There are several different types of job performance evaluations.
The most common are top-down job performance evaluations in which employees are evaluated by their direct supervisor. Some employees may have top-down evaluations from high-level supervisors as well as their immediate supervisor.
In peer-to-peer evaluations, workers evaluate their co-workers at the same level.
The 360-degree performance evaluation enlists feedback from all the people with whom the employee interacts, including his direct supervisor, co-workers, other departments, customers, vendors and staff.
Self-assessment reviews require an employee to rate his own job performance, usually against a list of provided criteria. These reviews are most frequently used in combination with another type of review.
Each type of evaluation has its pros and cons.
A person's immediate supervisor is usually the person with whom he works most closely, so top-down evaluations can often give an accurate picture of performance. However, because they rely on the input of one or two people, the evaluations may be skewed by the reviewer's personal biases toward or against certain characteristics. In larger companies or in companies where much of the work is independent, supervisors may not have close knowledge of an employee's work.
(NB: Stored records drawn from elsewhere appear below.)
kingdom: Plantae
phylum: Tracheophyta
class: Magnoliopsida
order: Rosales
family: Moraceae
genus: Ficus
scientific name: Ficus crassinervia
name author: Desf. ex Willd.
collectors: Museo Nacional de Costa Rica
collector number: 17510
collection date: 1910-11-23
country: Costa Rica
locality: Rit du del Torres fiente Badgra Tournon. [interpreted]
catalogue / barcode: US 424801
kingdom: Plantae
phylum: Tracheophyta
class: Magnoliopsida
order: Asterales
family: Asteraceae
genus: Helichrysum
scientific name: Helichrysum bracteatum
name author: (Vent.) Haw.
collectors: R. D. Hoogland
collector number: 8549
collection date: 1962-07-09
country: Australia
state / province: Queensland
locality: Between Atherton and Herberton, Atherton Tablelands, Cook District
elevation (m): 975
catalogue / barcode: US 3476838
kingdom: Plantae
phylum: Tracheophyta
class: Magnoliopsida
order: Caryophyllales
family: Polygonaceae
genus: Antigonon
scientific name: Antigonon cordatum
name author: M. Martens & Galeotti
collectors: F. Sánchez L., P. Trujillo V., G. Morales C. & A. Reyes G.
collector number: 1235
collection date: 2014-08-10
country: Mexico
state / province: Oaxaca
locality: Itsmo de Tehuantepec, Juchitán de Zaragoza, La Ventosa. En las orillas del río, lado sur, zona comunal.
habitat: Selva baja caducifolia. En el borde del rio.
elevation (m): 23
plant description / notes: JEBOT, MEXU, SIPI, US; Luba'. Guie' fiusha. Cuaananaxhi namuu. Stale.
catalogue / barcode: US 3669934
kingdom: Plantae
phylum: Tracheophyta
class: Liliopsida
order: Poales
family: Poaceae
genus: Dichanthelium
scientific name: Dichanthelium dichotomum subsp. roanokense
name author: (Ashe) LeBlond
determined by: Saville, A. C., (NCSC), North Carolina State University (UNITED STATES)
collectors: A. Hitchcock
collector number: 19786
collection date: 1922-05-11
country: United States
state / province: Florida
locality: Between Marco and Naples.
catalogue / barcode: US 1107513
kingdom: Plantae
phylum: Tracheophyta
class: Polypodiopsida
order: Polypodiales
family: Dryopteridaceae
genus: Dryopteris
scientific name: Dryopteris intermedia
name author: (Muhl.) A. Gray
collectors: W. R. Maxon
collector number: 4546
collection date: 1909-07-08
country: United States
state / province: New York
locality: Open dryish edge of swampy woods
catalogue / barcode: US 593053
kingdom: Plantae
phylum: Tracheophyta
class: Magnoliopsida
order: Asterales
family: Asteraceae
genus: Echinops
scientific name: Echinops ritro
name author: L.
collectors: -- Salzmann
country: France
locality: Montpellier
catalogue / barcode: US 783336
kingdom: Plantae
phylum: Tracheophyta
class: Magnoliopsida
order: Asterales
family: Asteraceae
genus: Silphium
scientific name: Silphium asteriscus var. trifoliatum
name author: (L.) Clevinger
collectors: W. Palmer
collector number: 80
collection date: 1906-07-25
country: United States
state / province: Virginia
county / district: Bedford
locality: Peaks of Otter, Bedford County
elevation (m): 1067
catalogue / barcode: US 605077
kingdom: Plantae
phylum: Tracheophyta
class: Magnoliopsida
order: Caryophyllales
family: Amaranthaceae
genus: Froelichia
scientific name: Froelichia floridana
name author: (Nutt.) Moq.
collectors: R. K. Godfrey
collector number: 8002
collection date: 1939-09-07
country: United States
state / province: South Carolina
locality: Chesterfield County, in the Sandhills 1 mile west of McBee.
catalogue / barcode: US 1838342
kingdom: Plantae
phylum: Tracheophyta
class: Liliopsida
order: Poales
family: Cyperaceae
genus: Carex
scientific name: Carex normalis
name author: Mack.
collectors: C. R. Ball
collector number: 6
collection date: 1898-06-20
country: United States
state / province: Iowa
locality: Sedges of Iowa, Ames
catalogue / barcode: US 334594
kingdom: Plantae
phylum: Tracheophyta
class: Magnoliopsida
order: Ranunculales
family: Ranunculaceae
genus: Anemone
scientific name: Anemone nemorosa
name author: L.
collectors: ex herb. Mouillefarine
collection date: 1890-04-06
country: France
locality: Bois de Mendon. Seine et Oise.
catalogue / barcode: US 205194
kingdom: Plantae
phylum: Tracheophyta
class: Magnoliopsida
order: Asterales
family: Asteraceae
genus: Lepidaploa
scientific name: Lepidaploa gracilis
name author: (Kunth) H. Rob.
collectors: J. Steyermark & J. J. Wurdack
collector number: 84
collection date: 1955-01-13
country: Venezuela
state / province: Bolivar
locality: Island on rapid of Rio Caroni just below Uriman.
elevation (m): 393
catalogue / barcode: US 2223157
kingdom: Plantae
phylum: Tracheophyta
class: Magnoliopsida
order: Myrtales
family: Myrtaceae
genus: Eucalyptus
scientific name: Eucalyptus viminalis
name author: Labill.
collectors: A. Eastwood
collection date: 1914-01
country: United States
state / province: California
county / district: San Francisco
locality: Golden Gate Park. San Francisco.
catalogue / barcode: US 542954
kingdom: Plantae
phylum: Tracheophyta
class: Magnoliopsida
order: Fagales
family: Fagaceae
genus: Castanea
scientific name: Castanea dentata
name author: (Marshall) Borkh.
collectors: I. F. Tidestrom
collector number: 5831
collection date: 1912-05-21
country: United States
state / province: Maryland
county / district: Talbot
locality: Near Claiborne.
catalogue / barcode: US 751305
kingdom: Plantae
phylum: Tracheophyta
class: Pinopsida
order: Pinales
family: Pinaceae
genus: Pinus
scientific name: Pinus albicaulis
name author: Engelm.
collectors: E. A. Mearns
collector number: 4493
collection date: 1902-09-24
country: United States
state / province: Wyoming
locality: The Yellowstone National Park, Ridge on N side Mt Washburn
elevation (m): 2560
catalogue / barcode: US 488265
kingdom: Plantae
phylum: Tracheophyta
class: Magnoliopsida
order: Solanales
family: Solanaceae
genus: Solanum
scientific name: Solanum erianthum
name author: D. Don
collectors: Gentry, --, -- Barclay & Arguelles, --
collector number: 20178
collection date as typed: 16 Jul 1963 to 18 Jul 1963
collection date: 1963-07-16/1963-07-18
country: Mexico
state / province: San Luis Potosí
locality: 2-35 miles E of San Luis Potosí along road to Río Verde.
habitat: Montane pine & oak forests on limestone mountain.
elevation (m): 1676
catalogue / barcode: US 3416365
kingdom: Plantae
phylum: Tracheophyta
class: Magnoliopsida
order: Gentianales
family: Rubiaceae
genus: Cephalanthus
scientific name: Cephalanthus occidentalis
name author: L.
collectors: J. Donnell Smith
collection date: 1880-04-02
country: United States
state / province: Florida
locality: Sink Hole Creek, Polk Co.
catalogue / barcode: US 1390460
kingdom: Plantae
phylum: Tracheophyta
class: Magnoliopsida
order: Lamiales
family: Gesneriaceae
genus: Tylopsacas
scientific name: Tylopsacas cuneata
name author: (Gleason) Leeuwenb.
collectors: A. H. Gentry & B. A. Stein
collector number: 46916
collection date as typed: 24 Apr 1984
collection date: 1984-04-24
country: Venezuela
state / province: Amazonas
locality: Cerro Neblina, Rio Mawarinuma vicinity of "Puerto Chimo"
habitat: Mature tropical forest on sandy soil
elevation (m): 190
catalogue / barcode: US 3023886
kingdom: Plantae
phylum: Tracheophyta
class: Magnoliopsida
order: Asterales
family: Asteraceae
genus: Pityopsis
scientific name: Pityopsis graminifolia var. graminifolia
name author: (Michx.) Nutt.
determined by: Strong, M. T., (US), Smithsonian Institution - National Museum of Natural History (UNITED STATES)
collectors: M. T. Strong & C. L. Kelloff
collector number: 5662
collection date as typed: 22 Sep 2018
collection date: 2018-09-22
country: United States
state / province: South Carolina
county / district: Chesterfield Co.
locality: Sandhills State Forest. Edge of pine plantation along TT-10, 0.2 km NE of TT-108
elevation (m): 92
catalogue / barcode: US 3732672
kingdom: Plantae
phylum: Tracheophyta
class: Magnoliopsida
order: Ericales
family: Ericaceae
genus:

Peer-to-peer evaluations work best in team-driven environments where co-workers work closely together. Often, team members are the best people to evaluate their co-workers' efforts and success. Peer-to-peer evaluations should be used carefully, however, since in certain environments, they can cause office drama.
The 360-degree performance evaluation is perhaps the most well-rounded look at an employee because it draws on so many sources. However, these reviews may violate an employee's privacy since they call on sources outside the company to evaluate an employee's performance. In situations where a manager is being reviewed, the appraisals from his staff may be skewed by concerns about making managerial complaints.
Self-assessment reviews are a good way to see how an employee feels about the work he is doing. Often, they point toward growth opportunities for a particular employee. Because leadership feedback is an important part of employee morale, they are best used in conjunction with another type of review.
Because employee performance reviews are often based on subjective criteria, it's important for companies to have clear, universally applied criteria in place for their evaluations. When evaluation methods aren't clear, there is the potential for lawsuits.